_YOUR INSTRUCTIONS:_ Go on with the article on how NoVo Foundation funds other organizations to do participatory grantmaking, starting where it stops. The listing that follows is separate from the article.

_PASSAGE PROVIDED:_
··········

How can you fund other organisations to do participatory grantmaking?

Hannah Paterson
3 min readMar 9, 2020

--

There’s a wealth of incredible funders out there who are delivering PGM, they are set up with the skills, experience and governance structures that makes this work their bread and butter. Rather than traditional funders trying to reinvent the wheel there are some really exciting opportunities to support these smaller, often more nibble, flexible and responsive funders to take the lead.

NoVo Foundation is doing just that. I was able to meet with Jody Myrum who talked me through how they work using collaborative and trust-based methods to fund organisations to devolve their grants out into communities. As a bigger funder they use this model to be able to reach and support grass roots, smaller and/or place based organisations across the world to deliver their work without NoVo having to have high staff numbers.

NoVo Foundation uses PGM to support a range of issues impacting and affecting women and girls. They do this in several ways, for example:

  • Funding an intermediary who distributes grants through PGM. For example, the Girls First Fund who support those working to stop child marriage or With and For Girls who fund girl led work across the globe.
  • Partnering with well-established PGM funders such as FRIDA Fund, providing them with money to redistribute to communities.
  • Developing partnerships in order to set up a local grant giving organisation when there isn’t one. For example, the Southern Black Girls & Women’s Consortium — a new collective of funders, activists and community leaders working to advance the movements for Black girls and women in the south-east of the US. The consortium will co-create an infrastructure for regional grantmaking and movement building, providing resources to local organisations that work directly with Black girls, including those outside of traditional non-profit organisations.
  • Providing endowments that allow organisations to get on and deliver the work — funding based on trust allows them to move money closer to communities without any monitoring or reporting. NoVo develop this trust with their grant holders funding them for a year or two, getting to know them and then once trust is built leave them to deliver.

··········

_DATA SECTION:_
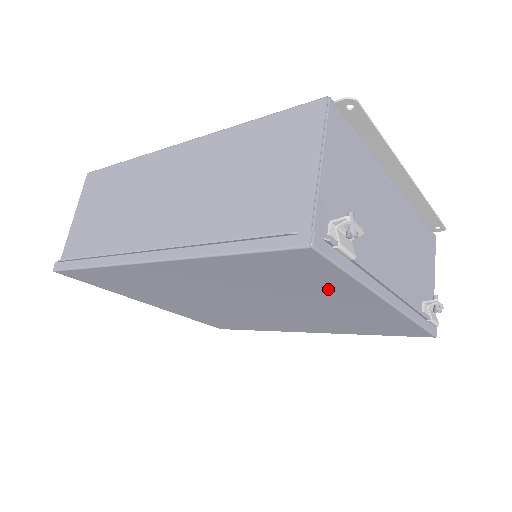
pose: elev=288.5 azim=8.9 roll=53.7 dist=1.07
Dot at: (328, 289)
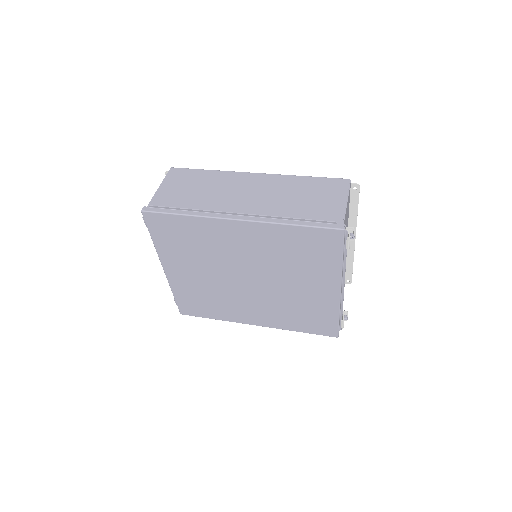
Dot at: (319, 269)
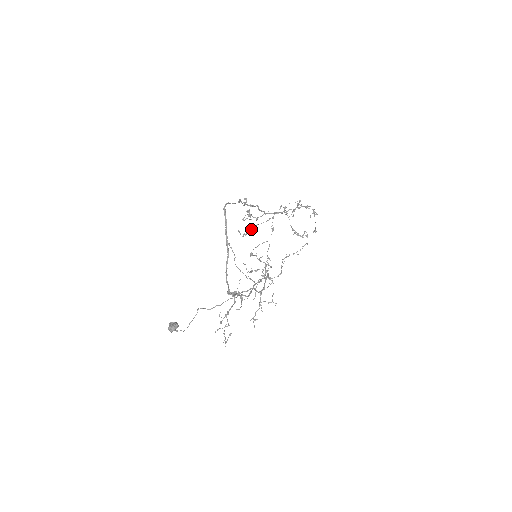
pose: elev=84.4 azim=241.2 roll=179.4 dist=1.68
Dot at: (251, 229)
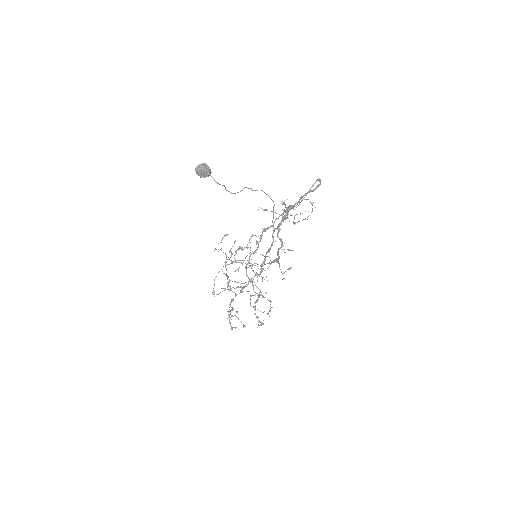
Dot at: occluded
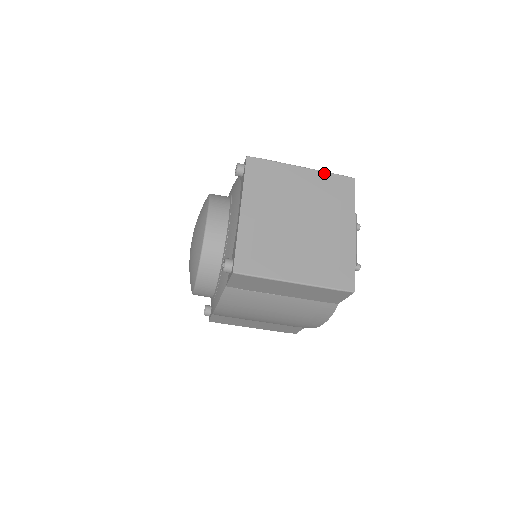
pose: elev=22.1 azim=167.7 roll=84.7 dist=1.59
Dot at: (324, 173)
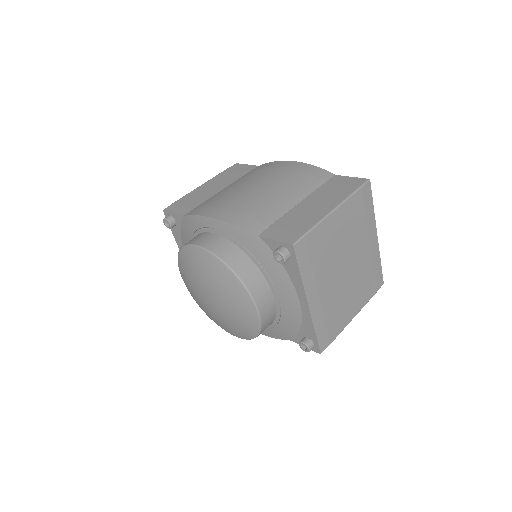
Dot at: (351, 199)
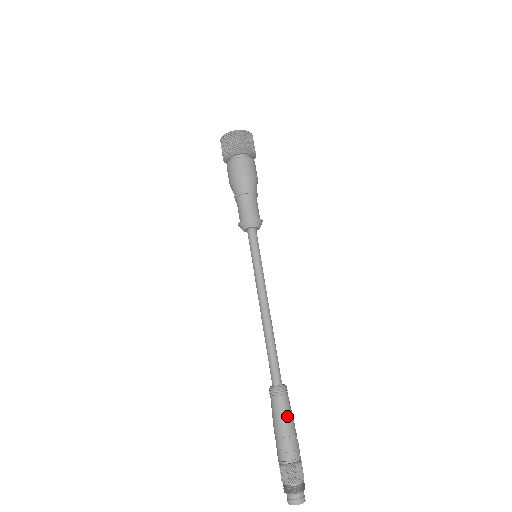
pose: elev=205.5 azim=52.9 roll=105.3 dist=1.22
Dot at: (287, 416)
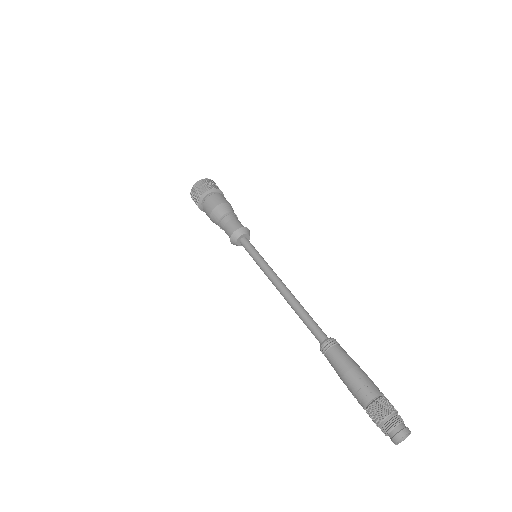
Dot at: (344, 362)
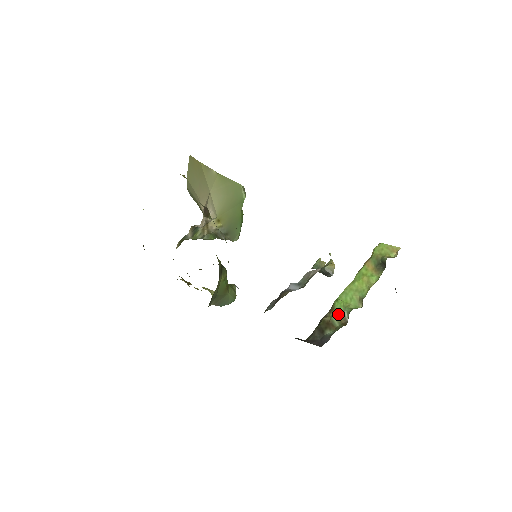
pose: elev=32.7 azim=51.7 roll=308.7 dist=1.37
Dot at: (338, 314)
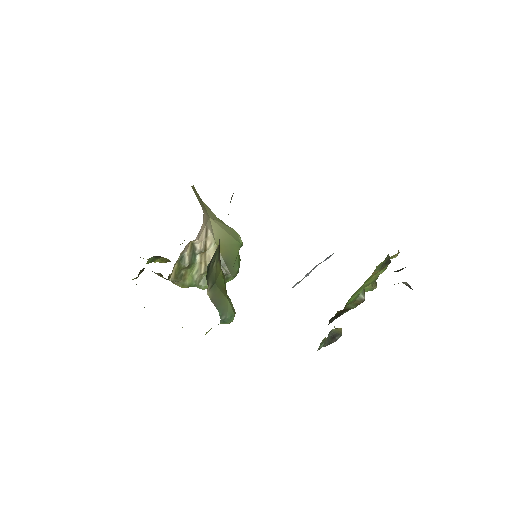
Dot at: (353, 302)
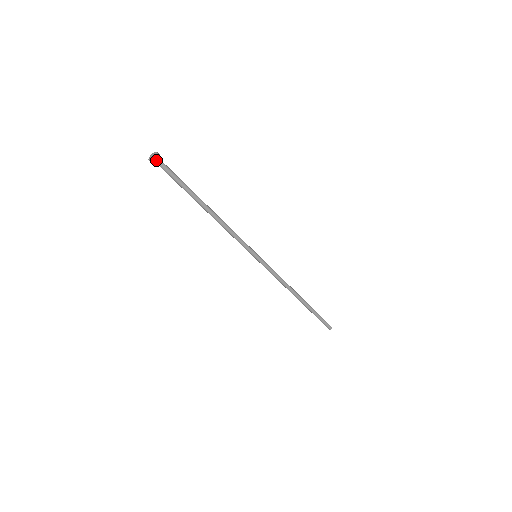
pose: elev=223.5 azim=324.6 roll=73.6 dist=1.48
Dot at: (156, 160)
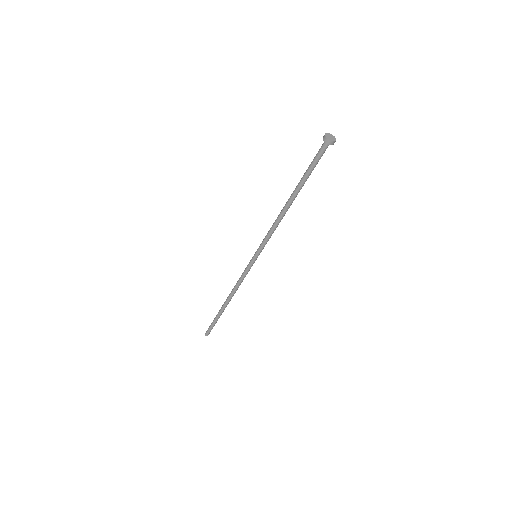
Dot at: (327, 142)
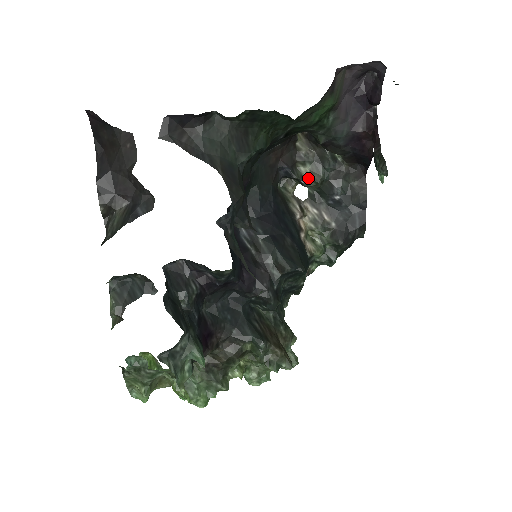
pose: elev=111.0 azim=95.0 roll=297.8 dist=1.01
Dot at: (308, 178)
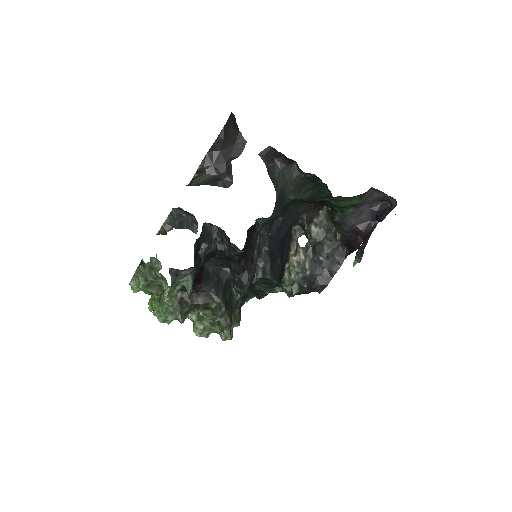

··········

_TASK RESULT:_
For some funders this might be a really good way of supporting PGM. If your governance allows you to work like this, it offers the opportunity to be quicker and easier as you can rely on community-led organisations to provide the infrastructure and set up. Working in this way can also provide some in-depth insights and learning about communities, delivered by members of those communities rather than a funder parachuting in.

For other funders this might be trickier as it might involve a different process in order to devolve grant decisions out to another body. Instead it might be that working closely with PGM funders could help improve learning and practice of a larger funder, enabling you to use this learning and embed it into your own processes/decision making. It’s important, however, to pay for this time and knowledge — many of the smaller PGM funders I met with were working on a shoestring with the Edge Fund being nearly entirely volunteer run. I am not sure it is fair to utilise a smaller grant maker’s time and knowledge and then replicate these approaches without financially supporting them.

On that note, there are a wide range of amazing PGM funders out there you might want to look to support, although this list is by no means extensive and I welcome more recommendations!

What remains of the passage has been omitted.